As you noted in your email, the characters in Randy’s books that use this language like “Oh my God,” which doesn’t revere Him as the Holy God, are non-Christians. Randy absolutely agrees that as believers, we should be set apart by our use of language, and by honoring God’s name and character through our words and actions. (See this article from John Piper about how we take God’s name in vain—which includes the use of such terms as “Oh my God” but also goes far, far beyond it.)

The challenge of how to portray realistic characters, without using unnecessary language (like curse words) and scenes which would cause temptation, unnecessarily offend, or lead readers into sin, is a very real one for a Christian author like Randy. He wants to realistically show that people are very lost without Jesus, and far from understanding who God really is. He also wants to have a book be believable.

If you’ve ever tried to read a book that comes across as naive and unbelievable, then you can probably understand that concern. It’s hard to keep reading when you know a book isn’t well researched, and the author clearly has no idea what they’re actually writing about. As a reader, it’s almost impossible to take the book seriously.

Therefore, as I’m sure you know from reading his novels, people are depicted as doing drugs, having sex outside marriage, getting an abortion, being racist, committing violent acts, and other crimes against others, etc. All these things break God’s commandments and laws. (One area where Randy struggled with this was whether to include the word “nigger” in his novel Dominion. He writes, “I made the difficult decision to actually include the word, because most every black person has been called that name, and it’s continuously used on the streets.”)

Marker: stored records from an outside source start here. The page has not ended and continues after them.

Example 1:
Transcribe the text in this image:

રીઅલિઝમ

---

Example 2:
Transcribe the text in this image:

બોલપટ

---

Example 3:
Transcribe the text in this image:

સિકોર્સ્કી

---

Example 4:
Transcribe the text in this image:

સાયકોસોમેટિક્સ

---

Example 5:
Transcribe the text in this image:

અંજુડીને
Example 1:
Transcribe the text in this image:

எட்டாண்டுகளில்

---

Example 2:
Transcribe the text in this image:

In his writing and research, Randy felt that including those lines, as well as other realistic things that unbelievers do, portrays someone’s distance from God, and was worthy of inclusion. He’s not saying that we should emulate that language or use it. We should be offended by it, just as we are offended by the other sins depicted in the books. Hopefully, through Randy’s writing, it is clear what is sin, and we see it for what it is—awful, separating us from God, leading only to unhappiness and misery.

I noted that some of the quotes you shared are where characters say, “God only knows…” I did want to share a different perspective on those quotes. Surely, if we can’t say that about God, we can’t say anything about Him. For example, someone might say, “God knows I love this church, but my heart is still broken.” In that case, it’s affirming the omniscience of God. Certainly, it’s possible for someone to use that wording in a sarcastic or otherwise inappropriate way, but that wasn’t Randy’s intent when he had his characters make those statements. 

Bottom line, if you are tempted to refer to God in disrespectful ways after listening to Randy’s books, then I would certainly never encourage you to keep listening. But if you are able to keep in perspective why Randy included those lines, and see what is being portrayed as sin vs. what is being encouraged as righteous, then I think there might well be a place to keep listening and reading. (And we hope that might be the case!) But either way, keep seeking Jesus and being sensitive to the Holy Spirit’s leading in your life.

We wish you all the best as you follow Him.

Stephanie Anderson is the communications and graphics specialist at Eternal Perspective Ministries.